Perjalanan usahanya berubah ketika bergabung sebagai mitra UMKM binaan BAZNAS Microfinance Desa (BMD) Malang. Melalui program pemberdayaan, Sulis mendapatkan dukungan permodalan sekaligus pendampingan usaha yang berkelanjutan.
Awalnya, ia hanya menjual tahu bakso rumahan. Seiring pendampingan, Sulis berani berinovasi dan memperluas menu seperti dimsum, gyoza, bakso, hingga aneka minuman kekinian seperti kopi, green tea, red velvet, dan thai tea.
Dari sisi harga, produk makanan dijual mulai Rp3.000, sedangkan minuman mulai Rp5.000. Strategi harga merakyat ini membuat produknya dapat dinikmati berbagai kalangan.
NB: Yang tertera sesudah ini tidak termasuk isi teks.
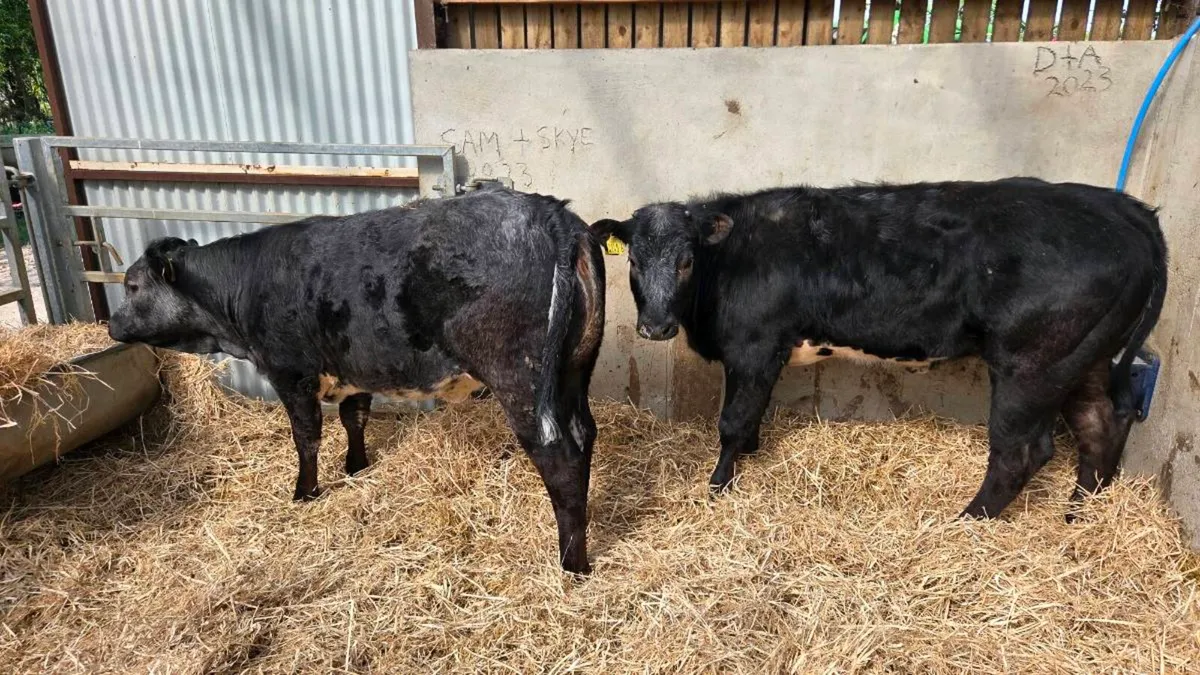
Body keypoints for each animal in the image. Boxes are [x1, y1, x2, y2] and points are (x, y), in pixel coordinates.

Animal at [107, 184, 606, 573]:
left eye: (132, 286)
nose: (111, 325)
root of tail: (552, 212)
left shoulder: (290, 372)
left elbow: (306, 436)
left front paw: (305, 491)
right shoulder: (355, 368)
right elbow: (355, 417)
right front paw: (356, 466)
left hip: (522, 381)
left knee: (559, 455)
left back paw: (571, 563)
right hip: (572, 373)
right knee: (584, 437)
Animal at [591, 178, 1167, 521]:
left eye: (686, 260)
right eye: (634, 261)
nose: (655, 327)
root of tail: (1121, 207)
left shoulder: (753, 347)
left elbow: (733, 421)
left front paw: (718, 487)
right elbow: (753, 415)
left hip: (1031, 365)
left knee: (1021, 450)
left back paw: (967, 521)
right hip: (1083, 358)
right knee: (1102, 421)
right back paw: (1079, 512)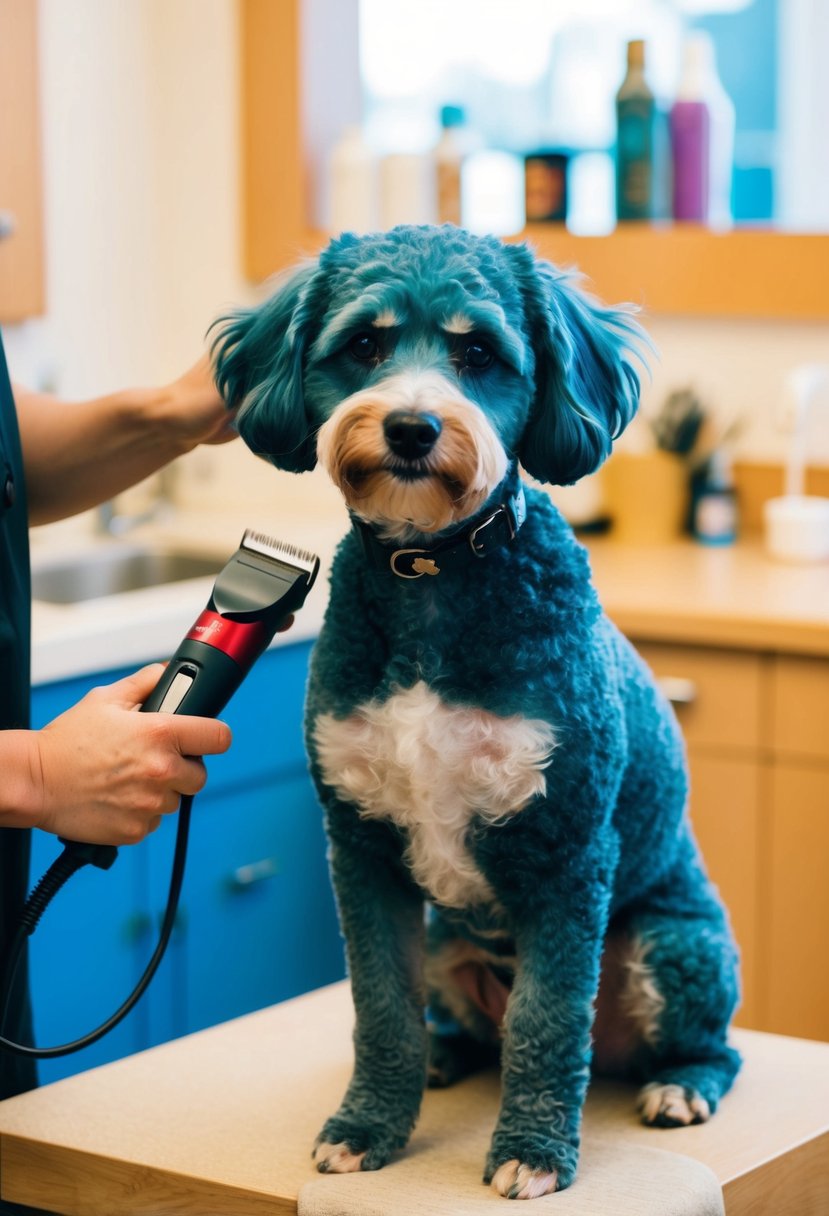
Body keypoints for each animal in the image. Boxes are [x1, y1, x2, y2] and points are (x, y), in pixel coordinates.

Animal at [210, 226, 739, 1196]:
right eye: (365, 345)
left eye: (479, 354)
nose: (411, 427)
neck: (432, 571)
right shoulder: (362, 852)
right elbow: (379, 1007)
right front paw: (367, 1125)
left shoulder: (567, 854)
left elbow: (546, 1023)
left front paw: (532, 1153)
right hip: (444, 940)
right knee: (451, 1021)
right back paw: (443, 1057)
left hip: (671, 950)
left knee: (707, 1049)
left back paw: (678, 1085)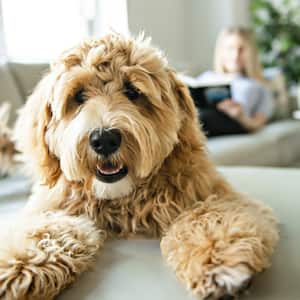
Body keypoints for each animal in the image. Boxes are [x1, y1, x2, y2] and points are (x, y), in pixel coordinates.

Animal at [0, 34, 278, 298]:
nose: (104, 139)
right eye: (78, 96)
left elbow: (208, 217)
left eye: (133, 92)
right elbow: (46, 231)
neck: (122, 200)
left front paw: (219, 261)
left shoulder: (213, 193)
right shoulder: (52, 208)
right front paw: (16, 267)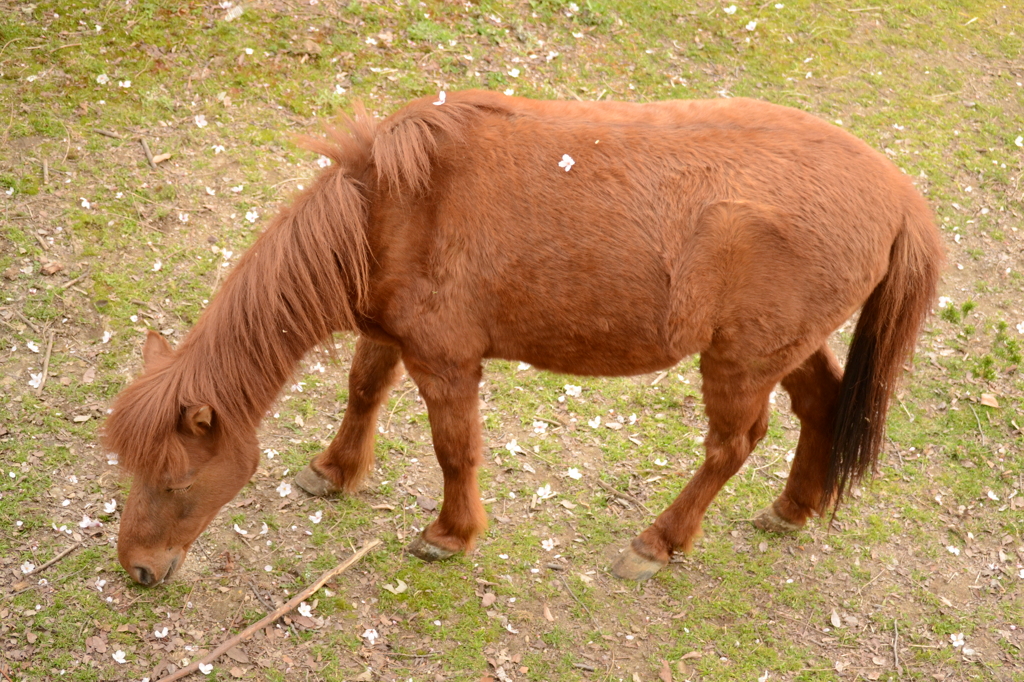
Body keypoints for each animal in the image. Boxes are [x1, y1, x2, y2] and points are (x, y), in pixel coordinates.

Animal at [105, 87, 942, 581]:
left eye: (174, 482)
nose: (140, 569)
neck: (395, 210)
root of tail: (899, 195)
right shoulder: (389, 333)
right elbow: (363, 390)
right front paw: (334, 471)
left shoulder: (445, 363)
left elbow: (454, 450)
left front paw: (450, 534)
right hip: (776, 349)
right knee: (820, 407)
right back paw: (792, 509)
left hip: (739, 363)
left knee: (730, 447)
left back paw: (658, 543)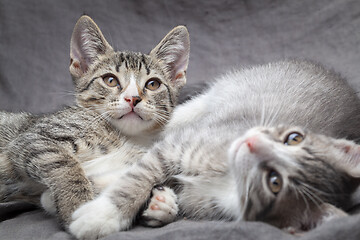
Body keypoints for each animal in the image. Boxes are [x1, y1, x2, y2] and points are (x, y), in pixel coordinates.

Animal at [0, 15, 190, 229]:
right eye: (110, 80)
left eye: (153, 84)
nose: (133, 98)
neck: (127, 137)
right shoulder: (33, 138)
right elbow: (64, 163)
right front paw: (76, 205)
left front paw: (160, 203)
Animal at [69, 60, 360, 240]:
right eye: (294, 138)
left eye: (274, 182)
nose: (252, 141)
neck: (228, 180)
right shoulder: (178, 145)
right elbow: (137, 177)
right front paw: (101, 214)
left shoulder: (203, 202)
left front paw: (162, 207)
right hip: (210, 99)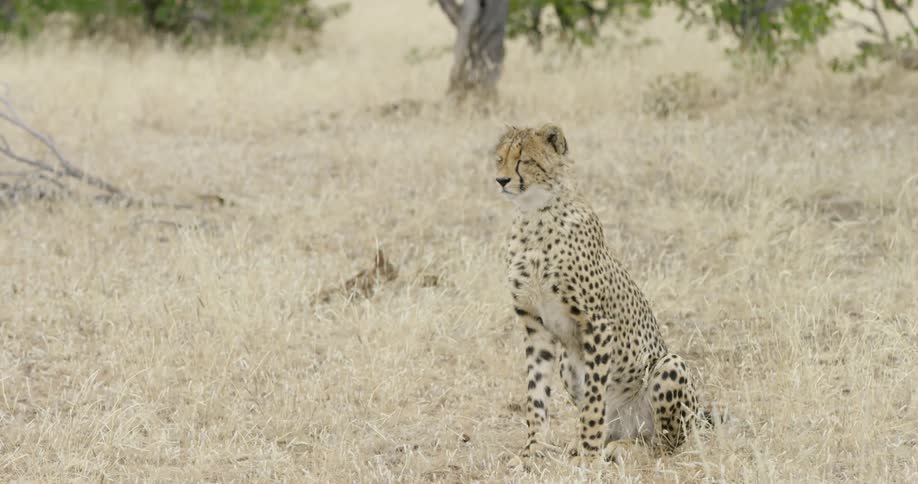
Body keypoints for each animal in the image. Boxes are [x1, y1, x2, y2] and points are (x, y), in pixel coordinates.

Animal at [493, 123, 705, 463]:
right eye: (500, 159)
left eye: (524, 160)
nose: (500, 180)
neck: (534, 215)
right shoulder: (535, 325)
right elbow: (536, 393)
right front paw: (533, 449)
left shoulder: (597, 324)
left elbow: (594, 398)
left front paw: (589, 455)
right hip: (567, 363)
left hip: (669, 366)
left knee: (665, 444)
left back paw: (624, 448)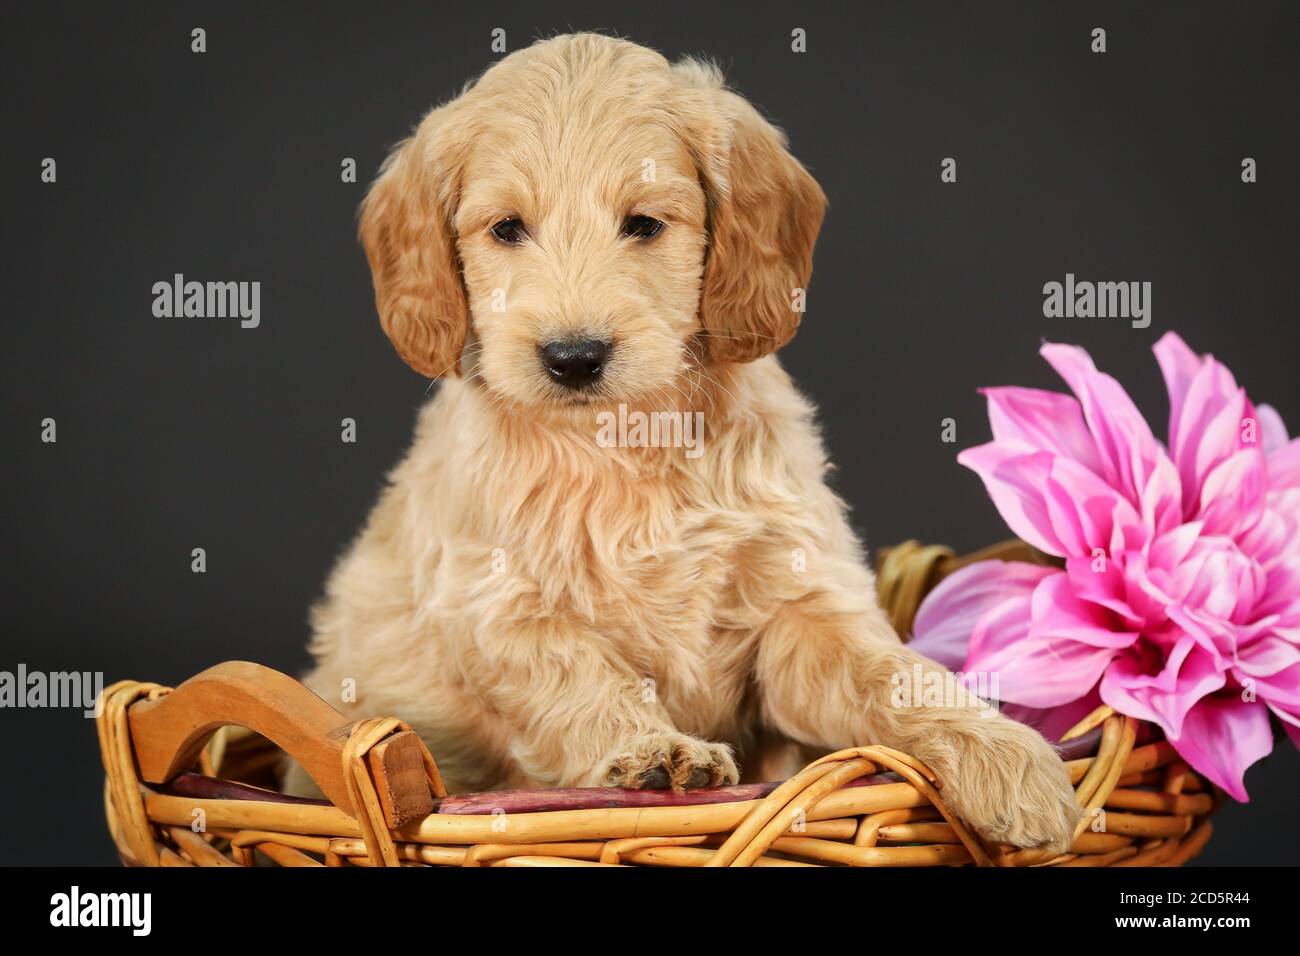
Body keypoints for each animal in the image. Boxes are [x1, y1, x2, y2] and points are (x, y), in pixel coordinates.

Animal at [299, 31, 1081, 853]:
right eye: (507, 228)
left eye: (644, 224)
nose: (573, 357)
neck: (624, 441)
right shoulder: (495, 605)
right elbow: (578, 673)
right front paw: (651, 750)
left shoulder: (800, 605)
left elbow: (893, 671)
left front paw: (1003, 752)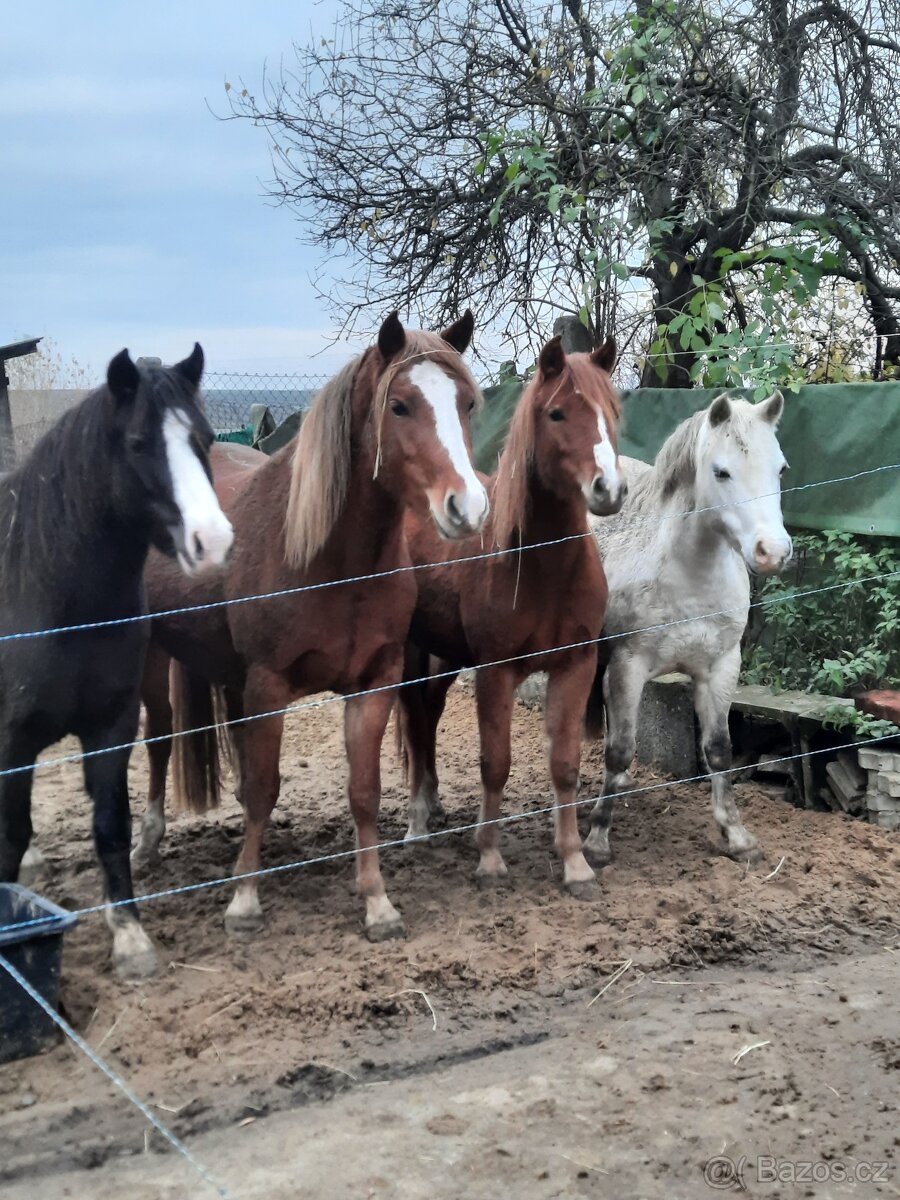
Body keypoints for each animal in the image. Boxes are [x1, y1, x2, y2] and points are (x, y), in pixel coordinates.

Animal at [0, 346, 233, 980]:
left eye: (204, 437)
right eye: (136, 443)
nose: (211, 541)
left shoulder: (111, 727)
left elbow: (109, 826)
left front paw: (130, 937)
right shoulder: (10, 743)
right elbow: (10, 838)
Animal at [137, 312, 489, 941]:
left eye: (467, 403)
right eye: (399, 406)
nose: (466, 508)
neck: (329, 563)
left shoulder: (374, 684)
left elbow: (364, 792)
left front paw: (377, 902)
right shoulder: (269, 684)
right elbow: (262, 788)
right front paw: (244, 901)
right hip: (153, 653)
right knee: (158, 737)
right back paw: (149, 840)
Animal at [396, 335, 625, 896]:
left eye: (612, 412)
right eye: (557, 413)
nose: (609, 489)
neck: (541, 564)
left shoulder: (575, 666)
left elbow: (564, 765)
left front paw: (574, 862)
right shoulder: (496, 672)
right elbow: (495, 763)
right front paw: (490, 857)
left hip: (445, 656)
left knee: (428, 715)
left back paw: (433, 804)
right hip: (410, 652)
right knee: (414, 720)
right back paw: (417, 821)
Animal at [582, 390, 792, 867]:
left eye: (781, 468)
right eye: (721, 471)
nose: (772, 552)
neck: (689, 577)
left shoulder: (721, 668)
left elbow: (718, 750)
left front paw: (737, 836)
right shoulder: (627, 667)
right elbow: (620, 750)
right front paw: (597, 841)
Sulis juga mengembangkan konsep penjualan yang lebih modern. Selain membuka kedai, ia menghadirkan konsep street food on wheels melalui gerobak motor untuk menjangkau titik strategis dan memperluas pelanggan.
Ia aktif mengikuti pelatihan dari BAZNAS, mempelajari manajemen usaha, inovasi produk, hingga pemasaran digital. Sulis memanfaatkan media sosial untuk promosi, sehingga jangkauan pasar semakin luas.
Sulis menyampaikan terima kasih kepada BAZNAS Microfinance Desa Malang karena tidak hanya membantu modal, tetapi juga pendampingan usaha, pembuatan legalitas, serta dukungan kemasan gratis untuk produk tahu bakso frozen agar tampil lebih menarik.
Kisah Sulis menjadi contoh pemberdayaan mustahik produktif yang berkelanjutan, mendorong kemandirian ekonomi melalui pendampingan yang konsisten dan adaptasi terhadap kebutuhan pasar.